■ EXERCISE REQUIREMENTS
Write out again, exactly, the lines below starting at the one with "position:absolute;" and ending at the one with "color:#d2232a;".

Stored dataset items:
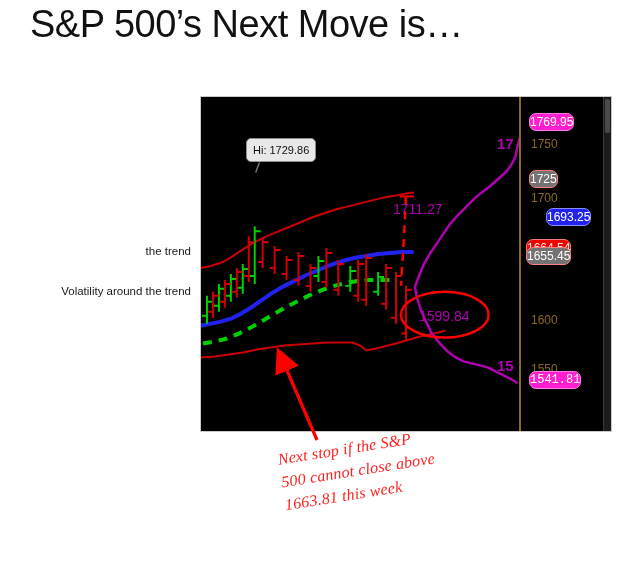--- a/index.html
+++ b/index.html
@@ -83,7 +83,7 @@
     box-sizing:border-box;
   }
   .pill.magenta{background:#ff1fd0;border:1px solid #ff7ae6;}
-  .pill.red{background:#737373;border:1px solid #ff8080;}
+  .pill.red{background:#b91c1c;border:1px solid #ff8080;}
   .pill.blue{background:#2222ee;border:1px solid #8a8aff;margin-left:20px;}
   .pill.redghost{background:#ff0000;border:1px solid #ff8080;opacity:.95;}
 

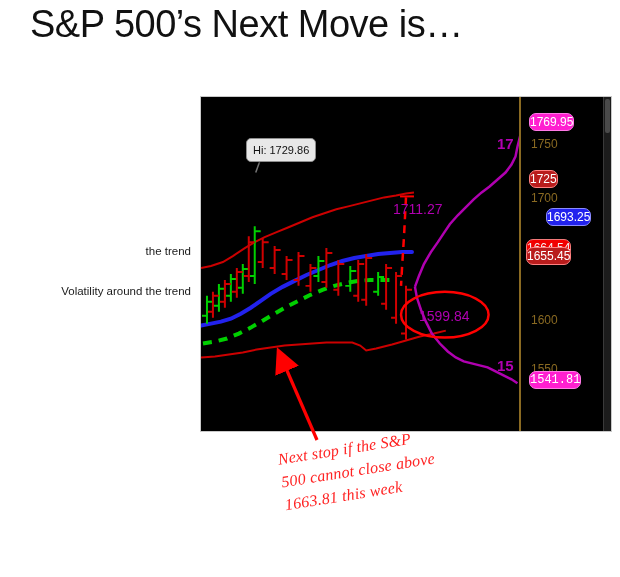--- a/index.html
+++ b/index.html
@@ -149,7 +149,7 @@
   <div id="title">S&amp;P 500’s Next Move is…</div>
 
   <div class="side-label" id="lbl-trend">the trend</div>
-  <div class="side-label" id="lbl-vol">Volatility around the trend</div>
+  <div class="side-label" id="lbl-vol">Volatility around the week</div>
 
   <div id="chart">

==

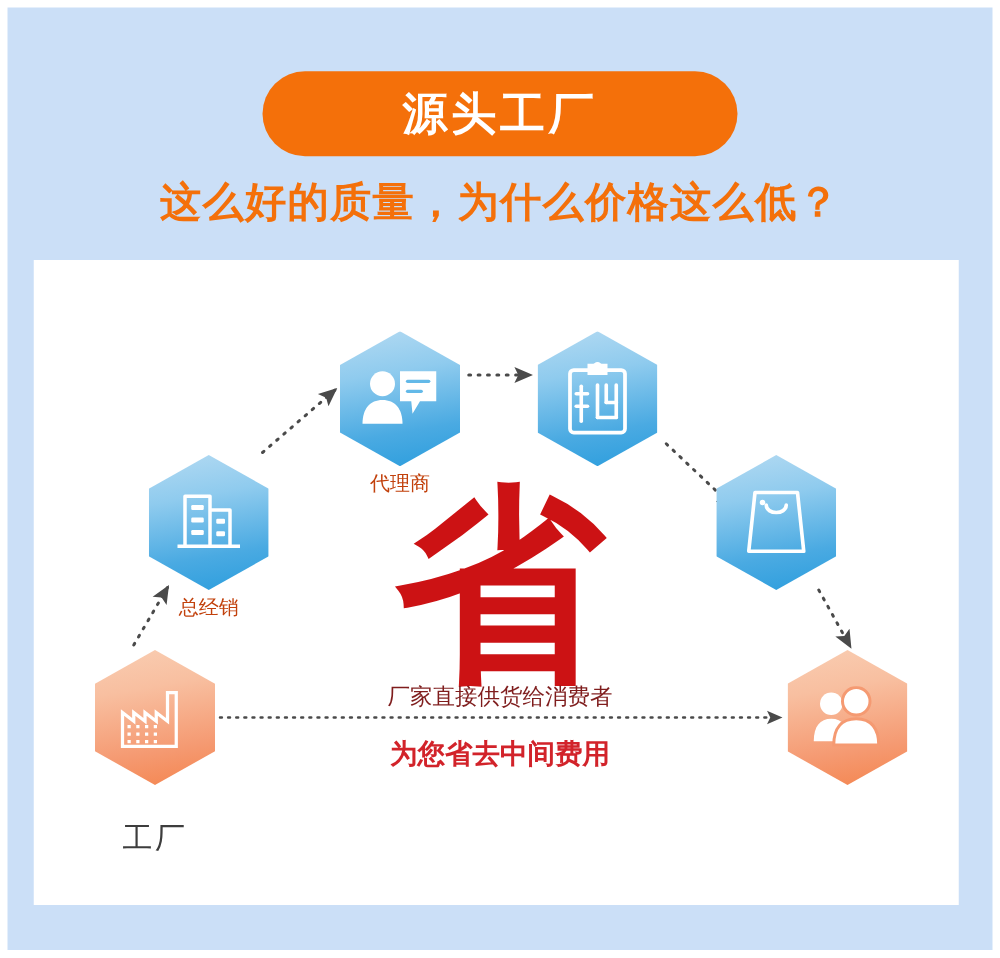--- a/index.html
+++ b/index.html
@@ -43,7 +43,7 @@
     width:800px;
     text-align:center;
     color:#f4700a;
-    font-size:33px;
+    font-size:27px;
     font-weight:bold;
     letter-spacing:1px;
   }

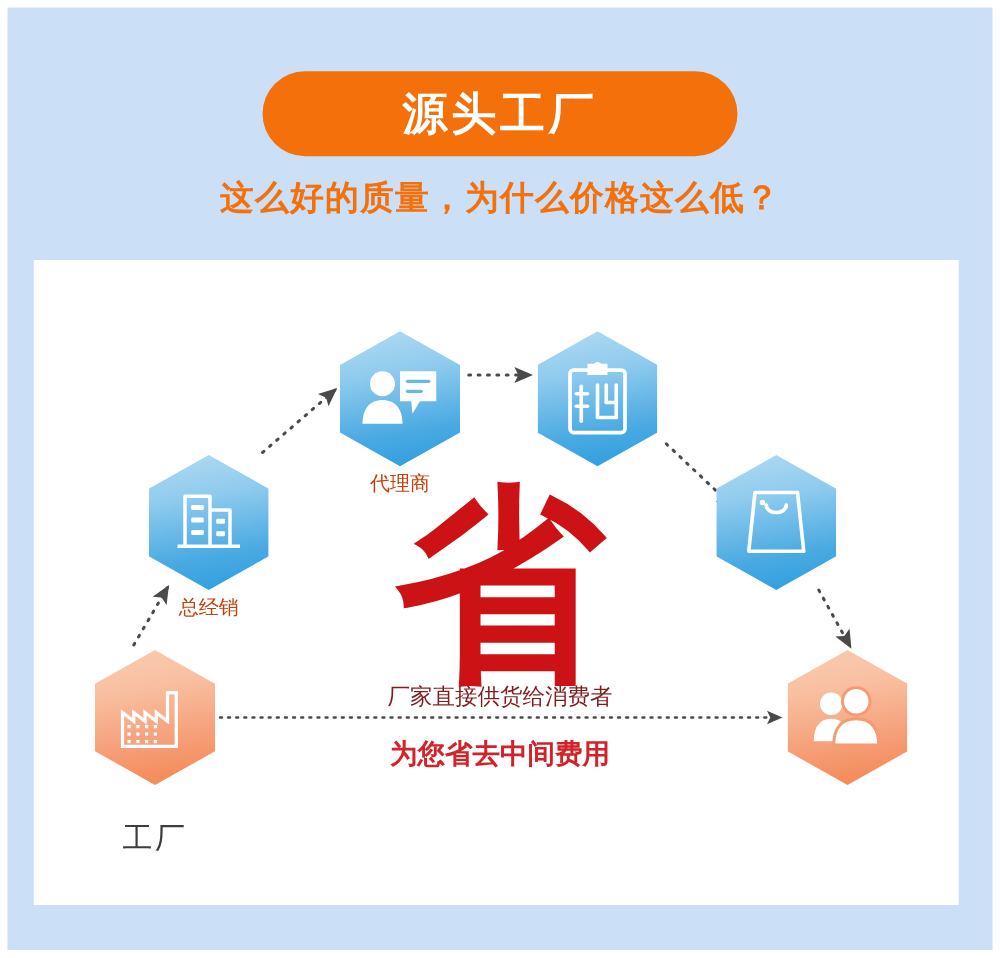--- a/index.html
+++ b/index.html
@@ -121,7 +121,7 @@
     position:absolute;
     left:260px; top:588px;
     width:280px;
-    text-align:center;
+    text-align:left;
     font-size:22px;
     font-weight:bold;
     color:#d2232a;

■ ANSWER TO THIS EXERCISE
     position:absolute;
     left:260px; top:588px;
     width:280px;
-    text-align:center;
+    text-align:left;
     font-size:22px;
     font-weight:bold;
     color:#d2232a;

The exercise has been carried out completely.